| SHORT TASK A |
In the records below, copy out the lines starting at the one containing "list Rádio TV; [311, 285, 1122, 314]" and ending at the one containing "list Rádio AM; [311, 228, 1122, 257]", both included, with no changes.

━━━━━ READING PASSAGE ━━━━━

Publishing is an unusual industry in many ways, yet perhaps the most bizarre of its kinks is the returns system. Under this system, provided certain criteria are met, booksellers of all kinds are able to return unsold books back to their original publisher. The publisher then has to refund their value and either house the overstock or pulp it.
But has the system become more damaging than it is profitable? And where, when no other industry conducts this practice, did it originate?
Keeping booksellers afloat
The origins of the returns system are publishing legend. While many claim its originator was Simon & Schuster, there doesn’t seem to be any available hard evidence to back that up. What does seem clear is that returns contracts first became popular during the Great Depression, when books were selling badly. It helped give publishers a competitive edge, by allowing bookstores to take chances on large print runs when it wasn’t clear whether or not the book would sell.
By the end of the Great Depression, it had become common practice, and today it is an embedded part of the industry. Were returns to disappear overnight, it would cause chaos. However, there are arguably more problems associated with returns than benefits, especially for publishers.
Pros and cons: time for a divorce?
For publishers, the returns system is a real bane: it is hard to report profit with certainty when half your sales could be returned at any moment; housing or pulping returned stock is an enormously expensive practice; and author payments are often withheld until cold hard sales figures are reported from the shops. The problems are manifold and complex. It isn’t just a financial problem either, because every time we print 5000 books when we could have printed 500, the planet takes a hit. For a lot of publishers, abandonment of the returns system is long overdue.
However, many booksellers claim that without the returns system, they would go under, even though this is manifestly not the case that retailers in other industries suffer this problem. While publishers can regularly expect to receive a average of 40% returns on a print run, unsold stock in other industries normally accounts for as little as 10%, as in the fashion industry.
Though there are many alternatives to the returns system currently being posited, the biggest issue seems not to be with its very existence, but that the rate of returns is so consistently high.

━━━━━ RECORDS SHOWN ━━━━━

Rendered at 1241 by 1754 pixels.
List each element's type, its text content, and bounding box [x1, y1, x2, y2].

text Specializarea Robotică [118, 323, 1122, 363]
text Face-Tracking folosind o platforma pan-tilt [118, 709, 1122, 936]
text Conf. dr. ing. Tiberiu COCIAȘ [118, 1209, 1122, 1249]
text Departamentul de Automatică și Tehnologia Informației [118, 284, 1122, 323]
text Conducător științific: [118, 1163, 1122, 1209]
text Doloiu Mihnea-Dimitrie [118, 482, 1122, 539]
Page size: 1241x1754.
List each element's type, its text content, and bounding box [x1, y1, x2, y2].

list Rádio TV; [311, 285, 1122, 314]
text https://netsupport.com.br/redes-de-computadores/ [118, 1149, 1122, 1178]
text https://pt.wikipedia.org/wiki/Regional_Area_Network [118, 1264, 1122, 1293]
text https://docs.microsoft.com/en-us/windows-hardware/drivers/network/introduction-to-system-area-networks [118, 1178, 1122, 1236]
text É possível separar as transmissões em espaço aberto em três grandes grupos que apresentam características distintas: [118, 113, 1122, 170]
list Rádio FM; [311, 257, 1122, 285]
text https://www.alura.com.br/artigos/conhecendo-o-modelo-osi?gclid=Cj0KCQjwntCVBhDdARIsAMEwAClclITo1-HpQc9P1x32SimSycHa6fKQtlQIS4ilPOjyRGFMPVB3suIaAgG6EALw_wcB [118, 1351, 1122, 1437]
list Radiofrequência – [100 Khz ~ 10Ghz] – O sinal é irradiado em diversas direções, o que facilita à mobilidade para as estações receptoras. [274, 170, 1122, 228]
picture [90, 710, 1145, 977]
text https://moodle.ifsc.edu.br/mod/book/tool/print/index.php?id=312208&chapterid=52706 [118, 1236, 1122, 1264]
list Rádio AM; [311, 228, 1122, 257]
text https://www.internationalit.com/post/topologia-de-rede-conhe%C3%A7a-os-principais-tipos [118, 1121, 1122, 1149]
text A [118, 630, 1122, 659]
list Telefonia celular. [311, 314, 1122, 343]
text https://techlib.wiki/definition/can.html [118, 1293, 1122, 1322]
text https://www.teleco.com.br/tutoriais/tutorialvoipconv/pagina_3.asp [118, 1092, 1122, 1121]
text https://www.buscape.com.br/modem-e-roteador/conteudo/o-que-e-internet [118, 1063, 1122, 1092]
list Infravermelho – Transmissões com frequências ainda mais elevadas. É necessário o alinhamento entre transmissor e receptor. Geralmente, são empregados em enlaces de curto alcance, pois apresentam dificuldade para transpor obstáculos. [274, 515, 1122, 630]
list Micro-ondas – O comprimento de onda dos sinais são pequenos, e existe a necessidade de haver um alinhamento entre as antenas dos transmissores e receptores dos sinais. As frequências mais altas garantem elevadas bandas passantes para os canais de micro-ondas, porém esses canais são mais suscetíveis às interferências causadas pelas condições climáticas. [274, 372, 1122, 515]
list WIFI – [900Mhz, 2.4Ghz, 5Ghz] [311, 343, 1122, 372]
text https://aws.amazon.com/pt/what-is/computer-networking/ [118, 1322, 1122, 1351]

━━━━━

| SHORT TASK B |
According to the passage on the publishing returns system, during what period did returns contracts first become popular?

| EXERCISE RESPONSE A |
list Rádio TV; [311, 285, 1122, 314]
text https://netsupport.com.br/redes-de-computadores/ [118, 1149, 1122, 1178]
text https://pt.wikipedia.org/wiki/Regional_Area_Network [118, 1264, 1122, 1293]
text https://docs.microsoft.com/en-us/windows-hardware/drivers/network/introduction-to-system-area-networks [118, 1178, 1122, 1236]
text É possível separar as transmissões em espaço aberto em três grandes grupos que apresentam características distintas: [118, 113, 1122, 170]
list Rádio FM; [311, 257, 1122, 285]
text https://www.alura.com.br/artigos/conhecendo-o-modelo-osi?gclid=Cj0KCQjwntCVBhDdARIsAMEwAClclITo1-HpQc9P1x32SimSycHa6fKQtlQIS4ilPOjyRGFMPVB3suIaAgG6EALw_wcB [118, 1351, 1122, 1437]
list Radiofrequência – [100 Khz ~ 10Ghz] – O sinal é irradiado em diversas direções, o que facilita à mobilidade para as estações receptoras. [274, 170, 1122, 228]
picture [90, 710, 1145, 977]
text https://moodle.ifsc.edu.br/mod/book/tool/print/index.php?id=312208&chapterid=52706 [118, 1236, 1122, 1264]
list Rádio AM; [311, 228, 1122, 257]

| EXERCISE RESPONSE B |
During the Great Depression.